Upper House questions more power for students

Education minister Bussemaker wants to give students and employees more power. But the Upper House questions her bill.

After days of discussion and a deluge of amendments, the Lower House members finally agreed: programme committees need a bigger say, ECTS study credits should no longer be declared invalid for no reason, and remaining enrolled without paying tuition fees while serving as a board member should be implemented. But now, the members are being reprimanded by their colleagues in the Upper House.

They feel that the bill presented by minister Jet Bussemaker is severely lacking.

Shelf life for grades

They mainly question the plan to limit the shelf life of ECTS. According to the bill, an exam grade can only expire when the student’s knowledge or skills are ‘demonstrably outdated’. But the VVD wonders what constitutes outdated knowledge, who decides when or if something has become outdated, and whether knowledge from certain programmes become outdated quicker than others.

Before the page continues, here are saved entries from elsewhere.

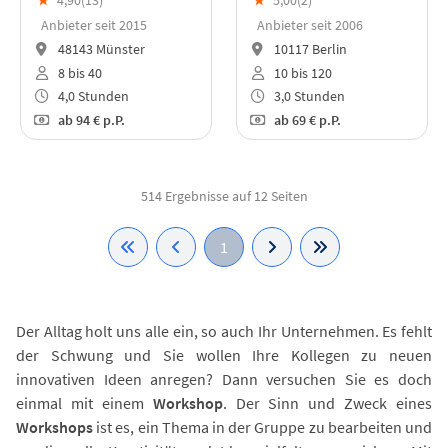
Anbieter seit 2015
Anbieter seit 2006
48143 Münster
10117 Berlin
8 bis 40
10 bis 120
4,0 Stunden
3,0 Stunden
ab
94 €
p.P.
ab
69 €
p.P.
514 Ergebnisse auf 12 Seiten
1
Der Alltag holt uns alle ein, so auch Ihr Unternehmen. Es fehlt
der Schwung und Sie wollen Ihre Kollegen zu neuen
innovativen Ideen anregen? Dann versuchen Sie es doch
einmal mit einem
Workshop
. Der Sinn und Zweck eines
Workshops
ist es, ein Thema in der Gruppe zu bearbeiten und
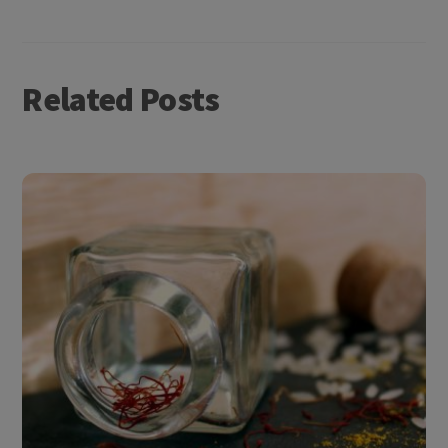
Related Posts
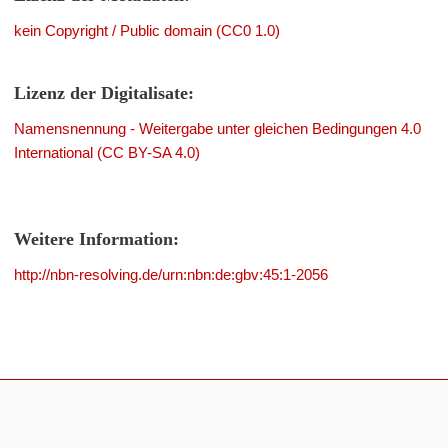
kein Copyright / Public domain (CC0 1.0)
Lizenz der Digitalisate:
Namensnennung - Weitergabe unter gleichen Bedingungen 4.0
International (CC BY-SA 4.0)
Weitere Information:
http://nbn-resolving.de/urn:nbn:de:gbv:45:1-2056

Additionally, an ECTS credit cannot expire when a student is ill or serves on a board for a year, according to the bill. ‘Surely we can’t let students like that graduate with outdated knowledge?’, the VVD, CDA, and D66 asked the minister.

Tuition-free board positions

The plan to defer tuition for students who serve on a board full-time is also unwelcome. According to the VVD, what board membership is inadequately defined. ‘Wouldn’t this encourage students to worm their way into this favourable scheme?’

And the ChristenUnie (Christian Union) wants to know why the minister is not encouraging talented board members who do manage to combine their education and board work.

Moreover, VVD and SGP are wondering if students and employees should even have more power over university boards and faculty councils. ‘Wouldn’t that give them a one-sided opportunity to take emergency measures? Shouldn’t it be the board that ultimately manages and decides things?’ D66 members wonder if the students even support these bodies anymore, given that almost no one votes for them.

Whether the bill will make it through is not yet clear. Bussemaker will first have to answer all the Upper House’s questions. After that, she will debate them about it.